* **Passage to read**:
########################################

Oh yes, as noted upthread ("My commentary on this whole thing..."[1] )
my position on what we should do at this point is not that we should
definitely go one way or the other, but that more investigation is
needed.

As my "trashable"[2] patch makes clear we don't even have good tests or
documentation for these cases, which would be a good first step.

The one thing that *is* clear from my digging a few months back is that
the behavior we have now in git is overzealous when we look at the
initial case reported by Shawn way back when it was added.

Specifically, the intention back in 2007 was to fix a case where "git
checkout" ("read-tree -m", but whatever) would barf on a branch switch
where switching needed to replace a *tracked* "smth" with a *tracked*
"smth/file", or the other way around[3].

Does that mean we can just back that behavior out? No, because people
might have come to rely on it, but we should start with seeing exactly
what it *does* do, whether all those things are important or intended,
and maybe we can weight the shredding/backcompat trade-off for some of
those differently than others.

########################################

* **Given information**:
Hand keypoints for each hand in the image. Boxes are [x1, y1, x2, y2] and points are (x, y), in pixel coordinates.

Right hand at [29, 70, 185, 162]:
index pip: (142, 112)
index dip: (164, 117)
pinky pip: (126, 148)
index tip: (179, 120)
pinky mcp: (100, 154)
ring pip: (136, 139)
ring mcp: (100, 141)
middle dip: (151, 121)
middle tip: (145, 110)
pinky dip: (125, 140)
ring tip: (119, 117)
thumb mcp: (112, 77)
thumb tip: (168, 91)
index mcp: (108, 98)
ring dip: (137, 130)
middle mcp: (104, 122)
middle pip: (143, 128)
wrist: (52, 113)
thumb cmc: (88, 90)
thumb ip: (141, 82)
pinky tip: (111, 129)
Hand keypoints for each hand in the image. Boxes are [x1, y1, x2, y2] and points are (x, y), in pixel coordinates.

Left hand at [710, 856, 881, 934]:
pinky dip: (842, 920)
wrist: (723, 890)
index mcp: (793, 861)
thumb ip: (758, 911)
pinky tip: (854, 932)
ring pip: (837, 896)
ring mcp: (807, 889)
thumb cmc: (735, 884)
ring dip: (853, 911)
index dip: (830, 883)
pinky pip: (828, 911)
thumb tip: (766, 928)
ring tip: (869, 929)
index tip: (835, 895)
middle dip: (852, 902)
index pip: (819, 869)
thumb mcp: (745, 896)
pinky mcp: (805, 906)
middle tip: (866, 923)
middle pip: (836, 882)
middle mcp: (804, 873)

########################################

* **Task 1**: In the git post, copy word for word the stretch from "Does that mean" through "differently than others.".
* **Task 2**:
Answer these questions from the git post:
(a) In what year was the original fix intended?
(b) Who reported the initial case?
(c) What does the writer call a good first step?
* **Task 3**: List every bracketed footnote number in the git post, along with the words each one follows.

* **Task response 1**:
Does that mean we can just back that behavior out? No, because people
might have come to rely on it, but we should start with seeing exactly
what it *does* do, whether all those things are important or intended,
and maybe we can weight the shredding/backcompat trade-off for some of
those differently than others.

* **Task response 2**:
(a) 2007
(b) Shawn
(c) Good tests or documentation for these cases.

* **Task response 3**:
[1] follows "My commentary on this whole thing..."
[2] follows "trashable"
[3] follows "or the other way around"